Niche Overlap vs Study Extent
Something else struck me reading Warren’s post. The toy examples he used represent a very narrow slice of an environmental gradient; that is, the portion where both species are present. Applying these analyses to global patterns, as we do when comparing the distribution of invasive species in their native and introduced range, and especially when we apply these analyses to large numbers of species, we can (potentially) include much broader gradients. And this can have significant impact on theses statistics.

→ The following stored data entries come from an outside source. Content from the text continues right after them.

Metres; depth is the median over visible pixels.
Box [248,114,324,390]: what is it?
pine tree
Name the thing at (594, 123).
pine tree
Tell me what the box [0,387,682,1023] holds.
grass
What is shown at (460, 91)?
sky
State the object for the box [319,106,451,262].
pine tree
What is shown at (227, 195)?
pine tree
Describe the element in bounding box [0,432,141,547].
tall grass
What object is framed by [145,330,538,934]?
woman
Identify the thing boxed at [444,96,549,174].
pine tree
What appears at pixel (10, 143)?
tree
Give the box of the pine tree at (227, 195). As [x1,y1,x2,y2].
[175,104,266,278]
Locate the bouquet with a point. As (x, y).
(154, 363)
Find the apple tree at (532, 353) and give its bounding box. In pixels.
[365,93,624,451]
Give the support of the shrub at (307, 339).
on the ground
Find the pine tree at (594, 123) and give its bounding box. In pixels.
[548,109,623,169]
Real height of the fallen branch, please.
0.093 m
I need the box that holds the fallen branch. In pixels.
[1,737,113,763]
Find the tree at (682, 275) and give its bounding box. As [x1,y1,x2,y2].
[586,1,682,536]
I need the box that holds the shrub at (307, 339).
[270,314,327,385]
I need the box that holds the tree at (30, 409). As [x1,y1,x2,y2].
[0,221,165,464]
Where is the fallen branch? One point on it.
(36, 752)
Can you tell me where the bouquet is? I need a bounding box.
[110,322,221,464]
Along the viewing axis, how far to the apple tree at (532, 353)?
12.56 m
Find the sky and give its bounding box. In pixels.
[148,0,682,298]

Here’s a (ever so slightly) more realistic example to illustrate. We’ll define our gradient over the range 0 to 50
env <- seq(0, 50, by = 0.01)
Then we’ll define two species, with partially overlapping ranges:
sp1 <- dnorm(env, mean = 22.5, 2)
sp2 <- dnorm(env, mean = 27.5, 2)
Now compare the species ‘globally’:
olaps(sp1, sp2)
At this scale, their response to the gradient appears to be highly correlated, while they have low niche overlap.
If we zoom in a bit, and ‘trim’ off the lowest and highest 1000 values on our gradient, we can emulate a ‘continental’ extent:
## ignore the lowest and highest 1000
## environmental values
slice <- 1000:4000
olaps(sp1[slice], sp2[slice])
Correlation drops, but niche overlap remains identical. On reflection, this makes sense. Locations where neither species are present get no weight in the calculation of D, so dropping ‘empty’ gradient has no impact. On the other hand, those locations do contribute to inflating correlation.

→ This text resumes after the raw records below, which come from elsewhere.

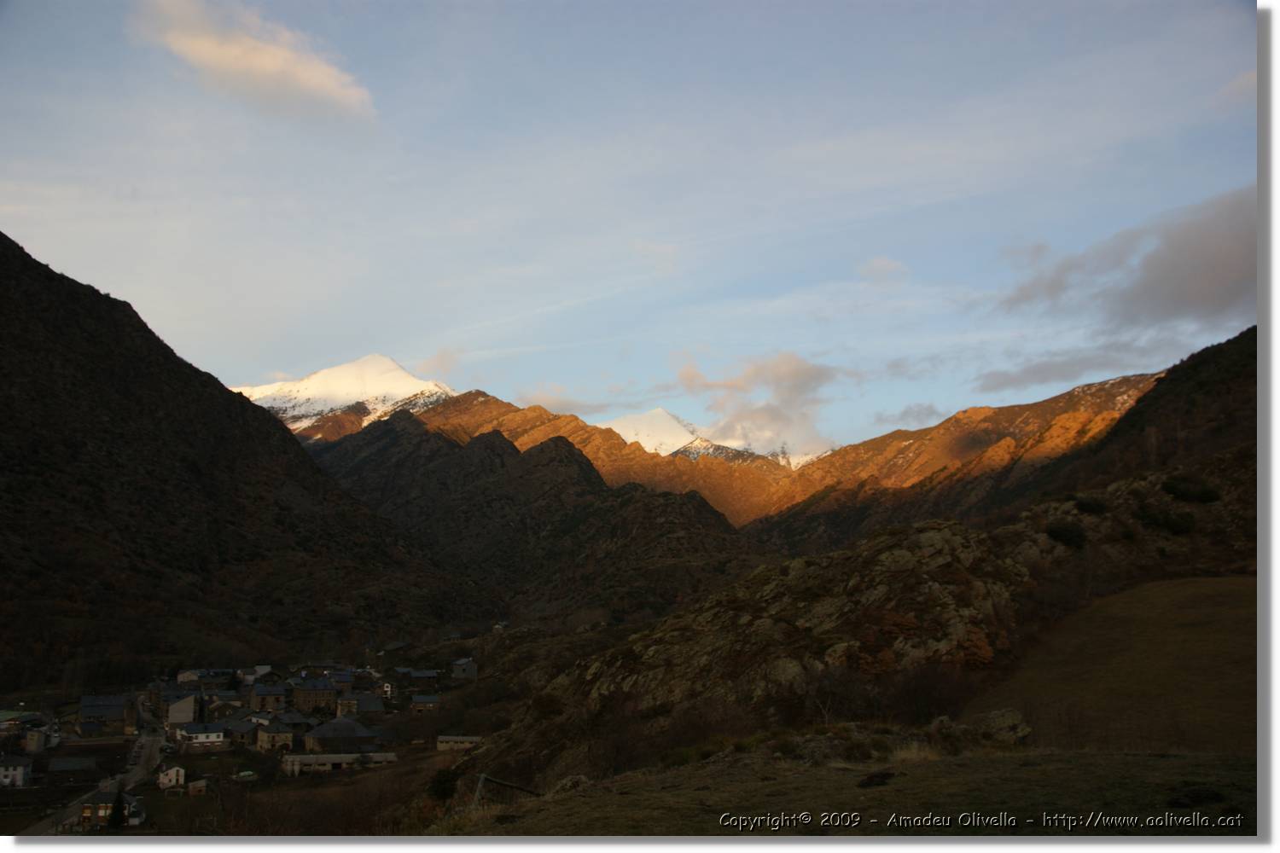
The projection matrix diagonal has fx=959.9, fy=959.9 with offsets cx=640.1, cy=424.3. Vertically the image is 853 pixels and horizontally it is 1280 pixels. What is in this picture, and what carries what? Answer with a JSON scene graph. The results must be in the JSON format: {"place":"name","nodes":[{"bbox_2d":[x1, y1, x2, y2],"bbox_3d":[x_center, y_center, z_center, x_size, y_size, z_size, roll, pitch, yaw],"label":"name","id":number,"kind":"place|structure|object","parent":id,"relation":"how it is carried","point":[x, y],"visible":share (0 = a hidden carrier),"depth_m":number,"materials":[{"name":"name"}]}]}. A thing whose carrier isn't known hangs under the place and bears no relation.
{"place":"outdoors","nodes":[
{"label":"outdoors","id":0,"kind":"place"},
{"bbox_2d":[0,709,49,746],"label":"house","id":1,"kind":"structure","parent":0,"point":[33,745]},
{"bbox_2d":[44,755,98,777],"label":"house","id":2,"kind":"structure","parent":0,"point":[66,767],"materials":[{"name":"grey stone"}]},
{"bbox_2d":[27,707,166,837],"label":"road","id":3,"kind":"structure","parent":0,"point":[146,750],"materials":[{"name":"grey asphalt"}]},
{"bbox_2d":[157,765,186,789],"label":"house","id":4,"kind":"structure","parent":0,"point":[171,772],"materials":[{"name":"white paint"}]},
{"bbox_2d":[174,668,233,683],"label":"house","id":5,"kind":"structure","parent":0,"point":[183,675],"materials":[{"name":"white stone"}]},
{"bbox_2d":[0,228,473,690],"label":"mountain","id":6,"kind":"structure","parent":0,"point":[36,262],"materials":[{"name":"brown"}]},
{"bbox_2d":[0,657,498,839],"label":"valley ground","id":7,"kind":"structure","parent":0,"point":[16,794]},
{"bbox_2d":[0,756,33,788],"label":"house","id":8,"kind":"structure","parent":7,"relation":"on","point":[20,772],"materials":[{"name":"white paint"}]},
{"bbox_2d":[78,694,135,733],"label":"house","id":9,"kind":"structure","parent":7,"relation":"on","point":[91,712],"materials":[{"name":"grey stone"}]},
{"bbox_2d":[76,787,146,829],"label":"house","id":10,"kind":"structure","parent":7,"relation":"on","point":[101,811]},
{"bbox_2d":[106,791,127,830],"label":"tree","id":11,"kind":"object","parent":7,"relation":"on","point":[119,817],"visible":0.73,"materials":[{"name":"green plant"}]},
{"bbox_2d":[162,692,198,725],"label":"house","id":12,"kind":"structure","parent":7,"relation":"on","point":[178,712],"materials":[{"name":"stone"}]},
{"bbox_2d":[186,777,209,796],"label":"house","id":13,"kind":"structure","parent":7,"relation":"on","point":[196,784],"materials":[{"name":"stone"}]},
{"bbox_2d":[174,723,229,749],"label":"house","id":14,"kind":"structure","parent":7,"relation":"on","point":[201,737],"materials":[{"name":"white paint"}]},
{"bbox_2d":[202,692,241,715],"label":"house","id":15,"kind":"structure","parent":7,"relation":"on","point":[221,705],"materials":[{"name":"grey stone"}]},
{"bbox_2d":[221,716,263,747],"label":"house","id":16,"kind":"structure","parent":7,"relation":"on","point":[249,727],"materials":[{"name":"grey stone"}]},
{"bbox_2d":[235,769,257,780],"label":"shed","id":17,"kind":"structure","parent":7,"relation":"on","point":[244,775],"materials":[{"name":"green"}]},
{"bbox_2d":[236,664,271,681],"label":"house","id":18,"kind":"structure","parent":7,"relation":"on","point":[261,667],"materials":[{"name":"white"}]},
{"bbox_2d":[248,682,289,713],"label":"house","id":19,"kind":"structure","parent":7,"relation":"on","point":[264,695],"materials":[{"name":"grey stone"}]},
{"bbox_2d":[254,719,296,751],"label":"house","id":20,"kind":"structure","parent":7,"relation":"on","point":[266,745],"materials":[{"name":"stone"}]},
{"bbox_2d":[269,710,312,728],"label":"house","id":21,"kind":"structure","parent":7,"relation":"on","point":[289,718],"materials":[{"name":"grey stone"}]},
{"bbox_2d":[291,679,338,713],"label":"house","id":22,"kind":"structure","parent":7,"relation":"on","point":[304,692],"materials":[{"name":"stone"}]},
{"bbox_2d":[281,751,400,776],"label":"long building","id":23,"kind":"structure","parent":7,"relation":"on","point":[339,757],"materials":[{"name":"white stone"}]},
{"bbox_2d":[302,716,380,753],"label":"building","id":24,"kind":"structure","parent":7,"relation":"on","point":[319,735],"materials":[{"name":"grey stone"}]},
{"bbox_2d":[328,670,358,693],"label":"house","id":25,"kind":"structure","parent":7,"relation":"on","point":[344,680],"materials":[{"name":"grey"}]},
{"bbox_2d":[337,692,386,715],"label":"house","id":26,"kind":"structure","parent":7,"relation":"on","point":[369,707],"materials":[{"name":"grey stone"}]},
{"bbox_2d":[427,768,460,802],"bbox_3d":[-7.876,14.637,38.641,1.681,1.657,1.771,0,-7,0],"label":"shrub","id":27,"kind":"object","parent":7,"relation":"on","point":[445,782],"visible":0.77,"depth_m":38.33,"materials":[{"name":"green plant"}]},
{"bbox_2d":[450,657,477,680],"label":"house","id":28,"kind":"structure","parent":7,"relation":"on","point":[456,667],"materials":[{"name":"grey stone"}]},
{"bbox_2d":[130,0,375,120],"label":"cloud","id":29,"kind":"structure","parent":0,"point":[209,55],"materials":[{"name":"white"}]},
{"bbox_2d":[226,354,459,437],"label":"snowy mountain","id":30,"kind":"structure","parent":0,"point":[359,364],"materials":[{"name":"white snow"}]},
{"bbox_2d":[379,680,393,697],"label":"house","id":31,"kind":"structure","parent":0,"point":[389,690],"materials":[{"name":"white"}]},
{"bbox_2d":[394,669,440,689],"label":"house","id":32,"kind":"structure","parent":0,"point":[429,675],"materials":[{"name":"grey stone"}]},
{"bbox_2d":[409,692,441,711],"label":"house","id":33,"kind":"structure","parent":0,"point":[419,700],"materials":[{"name":"grey stone"}]},
{"bbox_2d":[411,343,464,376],"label":"cloud","id":34,"kind":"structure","parent":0,"point":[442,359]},
{"bbox_2d":[436,734,482,751],"label":"building","id":35,"kind":"structure","parent":0,"point":[445,740],"materials":[{"name":"stone"}]},
{"bbox_2d":[305,407,767,627],"label":"hill","id":36,"kind":"structure","parent":0,"point":[557,446],"materials":[{"name":"brown"}]},
{"bbox_2d":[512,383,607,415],"label":"cloud","id":37,"kind":"structure","parent":0,"point":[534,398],"materials":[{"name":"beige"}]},
{"bbox_2d":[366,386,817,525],"label":"mountain","id":38,"kind":"structure","parent":0,"point":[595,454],"materials":[{"name":"stone"}]},
{"bbox_2d":[0,0,1252,458],"label":"sky","id":39,"kind":"structure","parent":0,"point":[271,362],"materials":[{"name":"blue"}]},
{"bbox_2d":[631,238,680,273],"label":"cloud","id":40,"kind":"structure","parent":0,"point":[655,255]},
{"bbox_2d":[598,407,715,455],"label":"snowy mountain","id":41,"kind":"structure","parent":0,"point":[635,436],"materials":[{"name":"white snow"}]},
{"bbox_2d":[674,349,843,455],"label":"cloud","id":42,"kind":"structure","parent":0,"point":[785,379],"materials":[{"name":"grey"}]},
{"bbox_2d":[482,517,1041,787],"label":"rocky hill","id":43,"kind":"structure","parent":0,"point":[940,531],"materials":[{"name":"stone"}]},
{"bbox_2d":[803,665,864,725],"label":"bare shrub","id":44,"kind":"object","parent":43,"relation":"on","point":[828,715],"visible":0.84,"depth_m":35.22,"materials":[{"name":"plant"}]},
{"bbox_2d":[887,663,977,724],"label":"shrub","id":45,"kind":"object","parent":43,"relation":"on","point":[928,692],"visible":0.78,"depth_m":32.77,"materials":[{"name":"brown plant"}]},
{"bbox_2d":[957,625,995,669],"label":"shrub","id":46,"kind":"object","parent":43,"relation":"on","point":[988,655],"visible":0.6,"depth_m":36.61,"materials":[{"name":"plant"}]},
{"bbox_2d":[433,739,1256,833],"label":"grassy slope","id":47,"kind":"structure","parent":0,"point":[1027,767],"materials":[{"name":"brown plant"}]},
{"bbox_2d":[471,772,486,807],"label":"fence post","id":48,"kind":"object","parent":47,"relation":"on","point":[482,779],"visible":0.8,"depth_m":19.15,"materials":[{"name":"wood"}]},
{"bbox_2d":[473,772,543,804],"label":"wooden fence","id":49,"kind":"object","parent":47,"relation":"on","point":[482,777],"visible":0.65,"depth_m":20.03,"materials":[{"name":"brown"}]},
{"bbox_2d":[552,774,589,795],"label":"rock","id":50,"kind":"object","parent":47,"relation":"on","point":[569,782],"visible":0.56,"depth_m":19.05,"materials":[{"name":"grey stone"}]},
{"bbox_2d":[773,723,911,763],"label":"rock","id":51,"kind":"object","parent":47,"relation":"on","point":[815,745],"visible":0.65,"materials":[{"name":"stone"}]},
{"bbox_2d":[857,770,896,788],"bbox_3d":[3.581,5.378,14.538,0.648,0.251,0.690,0,-7,0],"label":"rock","id":52,"kind":"object","parent":47,"relation":"on","point":[880,777],"visible":0.92,"depth_m":14.42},
{"bbox_2d":[966,708,1033,746],"bbox_3d":[8.319,7.079,22.230,1.532,0.938,1.510,0,-7,0],"label":"rock","id":53,"kind":"object","parent":47,"relation":"on","point":[1013,718],"visible":0.72,"depth_m":21.92,"materials":[{"name":"grey stone"}]},
{"bbox_2d":[1165,785,1227,807],"bbox_3d":[6.533,4.358,11.264,0.711,0.225,0.690,0,-7,0],"label":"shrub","id":54,"kind":"object","parent":47,"relation":"on","point":[1195,794],"visible":0.86,"depth_m":11.16,"materials":[{"name":"black plant"}]},
{"bbox_2d":[856,256,908,283],"label":"cloud","id":55,"kind":"structure","parent":0,"point":[875,264],"materials":[{"name":"white"}]},
{"bbox_2d":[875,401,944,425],"label":"cloud","id":56,"kind":"structure","parent":0,"point":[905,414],"materials":[{"name":"grey"}]},
{"bbox_2d":[802,331,1261,568],"label":"hill","id":57,"kind":"structure","parent":0,"point":[1243,334],"materials":[{"name":"brown"}]},
{"bbox_2d":[1044,520,1087,549],"bbox_3d":[25.845,6.649,58.136,2.954,1.788,3.121,0,-7,0],"label":"shrub","id":58,"kind":"object","parent":57,"relation":"on","point":[1061,533],"visible":0.91,"depth_m":57.49,"materials":[{"name":"green plant"}]},
{"bbox_2d":[1071,494,1108,514],"bbox_3d":[30.134,5.404,64.339,2.681,1.442,2.781,0,-7,0],"label":"shrub","id":59,"kind":"object","parent":57,"relation":"on","point":[1090,506],"visible":0.89,"depth_m":63.74,"materials":[{"name":"green plant"}]},
{"bbox_2d":[1134,505,1196,534],"bbox_3d":[34.743,6.328,63.500,3.828,2.037,3.937,0,-7,0],"label":"shrub","id":60,"kind":"object","parent":57,"relation":"on","point":[1168,523],"visible":0.92,"depth_m":62.81,"materials":[{"name":"green plant"}]},
{"bbox_2d":[1161,476,1221,502],"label":"shrub","id":61,"kind":"object","parent":57,"relation":"on","point":[1178,488],"visible":0.88,"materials":[{"name":"green plant"}]},
{"bbox_2d":[971,341,1159,393],"label":"cloud","id":62,"kind":"structure","parent":0,"point":[1035,371],"materials":[{"name":"grey"}]},
{"bbox_2d":[968,575,1256,751],"label":"grassy slope","id":63,"kind":"structure","parent":0,"point":[1178,613],"materials":[{"name":"brown plant"}]},
{"bbox_2d":[994,186,1254,333],"label":"cloud","id":64,"kind":"structure","parent":0,"point":[1188,299],"materials":[{"name":"grey"}]}
]}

Now what if we shift our focus, such that the distribution of our species is not equally represented:
slice <- 1000:2500
olaps(sp1[slice], sp2[slice])
Correlation jumps up, as despite both species increase together over most of the sampled gradient. And with this particular slice, our niche overlap is twice the ‘true’ value when we consider the full gradient.
Finally, we can zoom in on the center of the gradient, where both species are equally represented (although with inverse responses):
slice <- 2000:3000
olaps(sp1[slice], sp2[slice])
Correlation drops again, accurately reflecting the inverse pattern. And D is back down close to the ‘true’ value. That’s ‘lucky’, as my toy species have perfectly symmetrical distributions, so sufficently large, symmetrical regions around the mid-point between the two of them will give reasonably accurate estimates.
Implications
Why does this matter? If you’re interested in comparing the environmental responses of two species, the results (correlation) can vary quite dramatically depending on the extent of your study.
On the other hand, Schoener’s D is robust to data that includes ‘too much’ of a gradient (i.e., extending beyond the region occupied by either species). But it can be sensitive to undersampling a gradient, where the relative occupancy of each species varies depending on how you set set your extent.
In other words, if you’re interested in the ‘underlying models’ that govern species’ comparative distributions along a gradient, you need to be very clear about the scope of the question, and how much of the environmental gradient you sample. But if you want to quantify niche overlap (or relative niche shift), then you want to include environments well beyond the regions actually occupied by your study organisms.
All of which is trivial to do when you get to create the species on the computer, and much trickier when you need to infer the details from museum records and climate rasters!